Hello!  We’re so glad for the chance to consider God’s word with you.  If you are encouraged by these letters, be sure to thank the people who make them available to you.  We’re studying the Gospel of John, but we’re going to take a brief detour because there is something profoundly encouraging that we stumbled across last week that we want to look at a little more closely.
Last week, we claimed that you are the joy for whom Christ endured the cross (Hebrews 12:1-2).  We can’t say such a thing and just let it pass by.  We need to sit with this profound truth for a little while because it is so beautifully encouraging for us –even during the toughest days.  And it gives us an excellent motivation to love others the way God wants us to.  So, let’s take a look.

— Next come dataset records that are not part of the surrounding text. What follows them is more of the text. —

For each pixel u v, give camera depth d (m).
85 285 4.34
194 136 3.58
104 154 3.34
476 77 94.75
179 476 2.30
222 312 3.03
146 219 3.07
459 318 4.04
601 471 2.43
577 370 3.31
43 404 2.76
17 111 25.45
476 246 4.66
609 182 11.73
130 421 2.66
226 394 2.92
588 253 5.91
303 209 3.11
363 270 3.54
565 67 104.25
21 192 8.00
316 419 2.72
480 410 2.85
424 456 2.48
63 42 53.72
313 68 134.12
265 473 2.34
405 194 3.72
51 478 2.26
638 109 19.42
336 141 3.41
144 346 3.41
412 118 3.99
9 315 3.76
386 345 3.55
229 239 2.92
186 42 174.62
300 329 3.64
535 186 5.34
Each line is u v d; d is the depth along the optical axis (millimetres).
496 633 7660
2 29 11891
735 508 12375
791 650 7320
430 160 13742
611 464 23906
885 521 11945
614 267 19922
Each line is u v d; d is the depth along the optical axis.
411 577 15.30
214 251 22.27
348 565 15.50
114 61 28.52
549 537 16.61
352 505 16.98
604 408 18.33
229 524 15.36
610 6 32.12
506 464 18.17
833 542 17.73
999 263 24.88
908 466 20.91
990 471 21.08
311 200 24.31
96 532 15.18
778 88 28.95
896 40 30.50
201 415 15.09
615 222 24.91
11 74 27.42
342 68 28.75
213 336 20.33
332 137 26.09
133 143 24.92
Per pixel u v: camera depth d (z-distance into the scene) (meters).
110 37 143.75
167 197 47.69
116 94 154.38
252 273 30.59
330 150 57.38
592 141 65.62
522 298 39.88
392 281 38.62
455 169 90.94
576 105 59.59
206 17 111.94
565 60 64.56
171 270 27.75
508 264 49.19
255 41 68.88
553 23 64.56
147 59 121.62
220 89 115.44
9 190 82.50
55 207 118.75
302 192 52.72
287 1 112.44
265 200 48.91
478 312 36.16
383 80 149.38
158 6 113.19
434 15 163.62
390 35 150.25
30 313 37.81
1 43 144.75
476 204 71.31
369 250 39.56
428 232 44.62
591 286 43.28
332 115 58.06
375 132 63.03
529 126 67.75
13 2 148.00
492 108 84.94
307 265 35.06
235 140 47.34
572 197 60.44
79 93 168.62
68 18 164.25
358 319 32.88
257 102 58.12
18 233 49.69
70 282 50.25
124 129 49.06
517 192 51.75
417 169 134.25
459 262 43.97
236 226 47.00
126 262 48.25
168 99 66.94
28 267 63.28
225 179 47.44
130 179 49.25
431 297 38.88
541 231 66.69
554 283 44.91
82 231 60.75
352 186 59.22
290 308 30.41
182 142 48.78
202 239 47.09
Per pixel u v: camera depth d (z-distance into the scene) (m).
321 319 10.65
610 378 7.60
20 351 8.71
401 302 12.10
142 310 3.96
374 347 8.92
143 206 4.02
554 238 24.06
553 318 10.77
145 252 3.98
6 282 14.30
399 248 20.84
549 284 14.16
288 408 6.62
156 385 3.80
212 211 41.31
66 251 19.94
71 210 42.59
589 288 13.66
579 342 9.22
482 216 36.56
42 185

Here’s what Hebrews has to say:
•Therefore, since we are surrounded by so great a cloud of witnesses, let us also lay aside every weight, and sin which clings so closely, and let us run with endurance the race that is set before us, 2 looking to Jesus, the founder and perfecter of our faith, who for the joy that was set before him endured the cross, despising the shame, and is seated at the right hand of the throne of God.-Hebrews 12:1-2
Like many other places in Scripture, we could consider these words for a long time and not exhaust everything they have to offer us.  For one thing, Jesus is the founder and perfecter of our faith.  That’s profound enough as it is!  Spend some time considering the implications of that given what we’ve been seeing in our study of John.  Wow!  For another thing, the encouragement we find in the first verse to consider “the great cloud of witnesses” --those who have gone before us (read about the “faith hall of fame” in Hebrews 11)-- and to follow their example by putting down our sins in order to better endure the race that “is set before us” helps to motivate us during times of suffering.  Especially when we see that Jesus too endured a terrible trial for the “joy that was set before him.”  But it’s that last part that is so very important to consider this week:  The joy set before Jesus.  What is it?  Or, as we will see, a better question is:  Who is it?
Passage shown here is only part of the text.